* Record extracts *
_ _ _ _ _ _ _

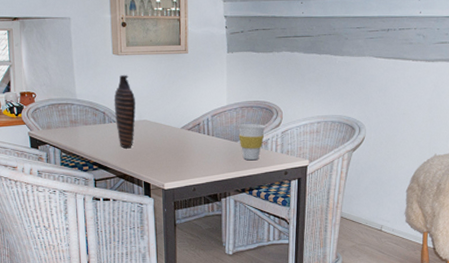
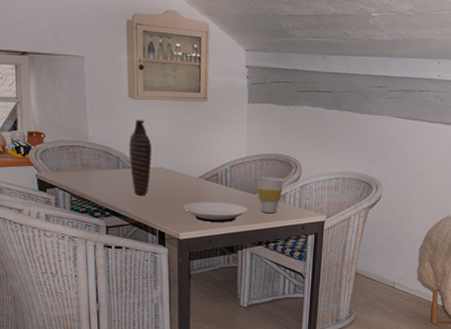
plate: none [167,150,231,171] -> present [183,201,249,222]

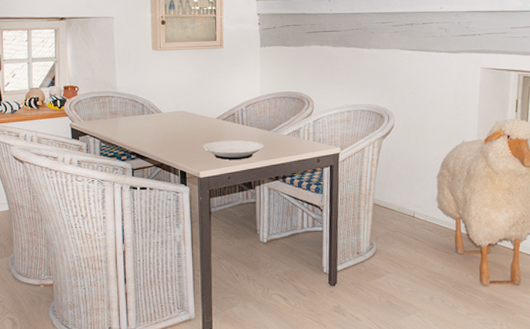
decorative vase: present [128,120,151,196] -> none [152,69,173,139]
cup: present [257,177,284,214] -> none [271,113,298,149]

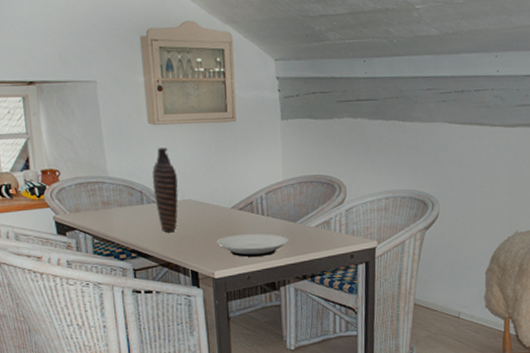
decorative vase: none [152,69,173,139] -> present [152,148,178,233]

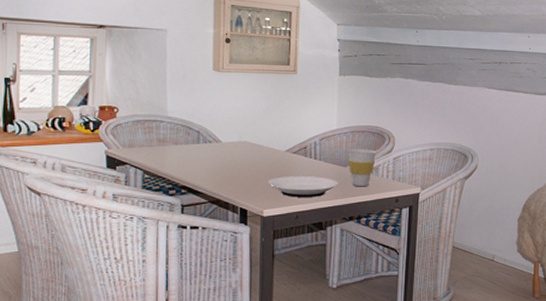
decorative vase: present [152,148,178,233] -> none [210,93,236,172]
cup: none [296,201,328,243] -> present [348,149,377,187]

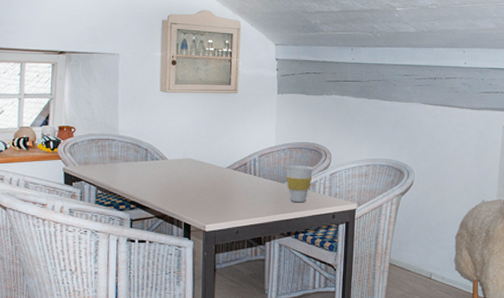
plate: present [268,175,339,197] -> none [210,191,277,213]

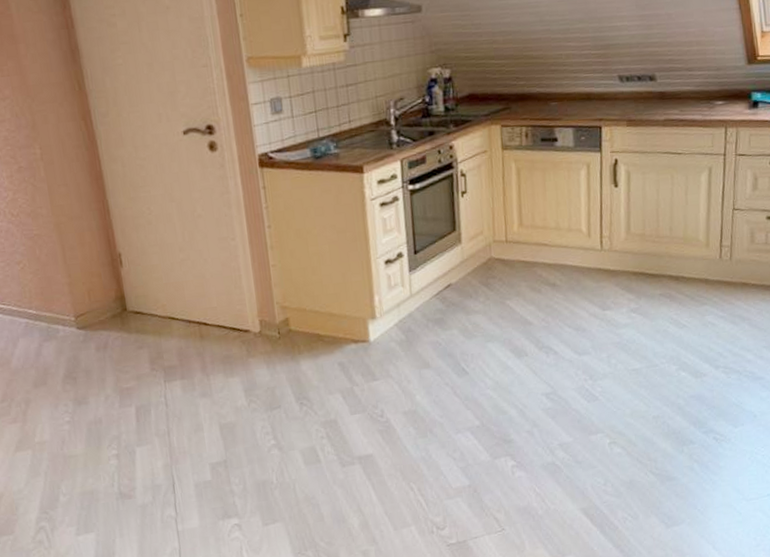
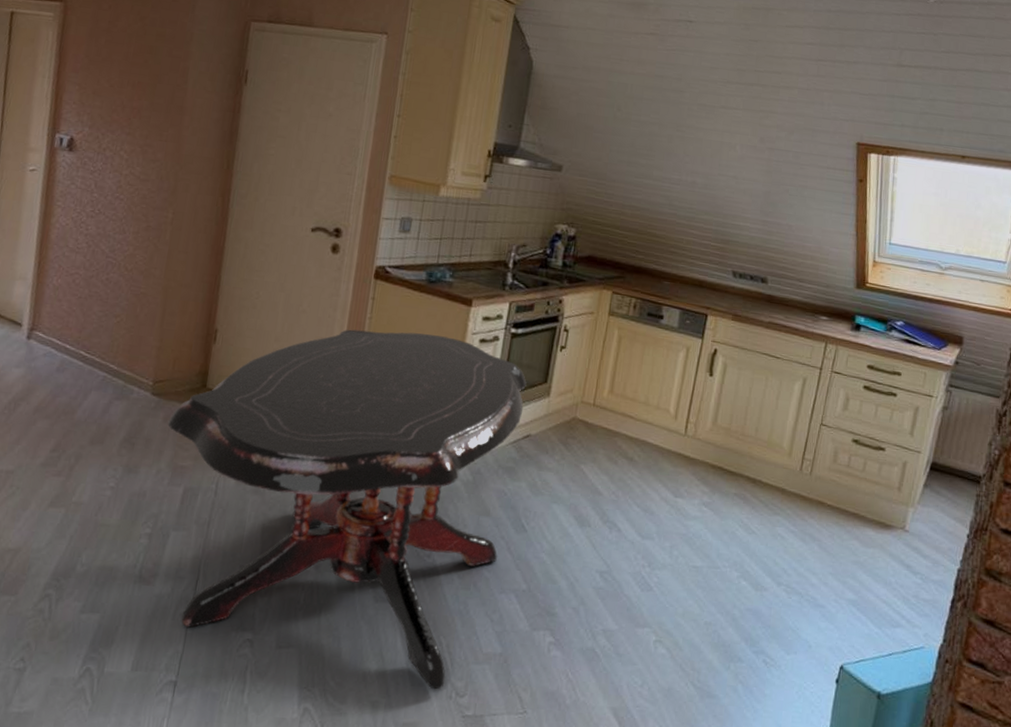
dining table: none [101,208,446,529] -> present [168,329,527,690]

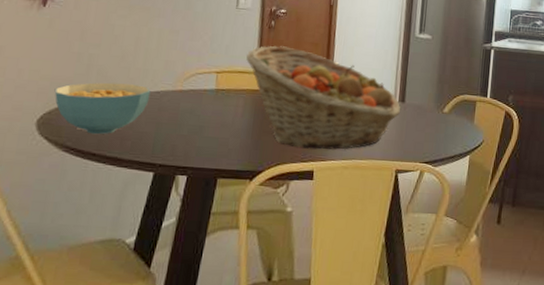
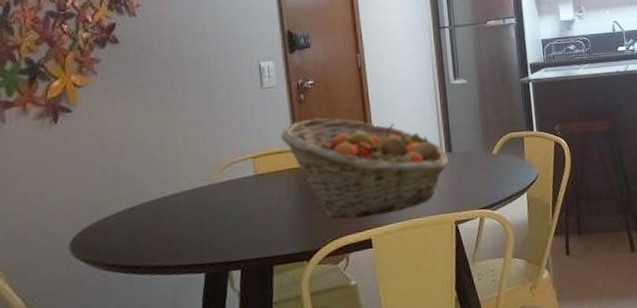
cereal bowl: present [54,82,151,135] -> none [83,186,187,247]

_ _ _ _ _ _ _

* What you should do *
Leaving the pictures aside, transcribe only the lines from the one containing "plate: present [268,175,339,197]" to the final line of the listing above, inclusive, exactly as they appear.

* Response to this task *
plate: present [268,175,339,197] -> none [210,191,277,213]

dining table: none [101,208,446,529] -> present [168,329,527,690]

cereal bowl: present [54,82,151,135] -> none [83,186,187,247]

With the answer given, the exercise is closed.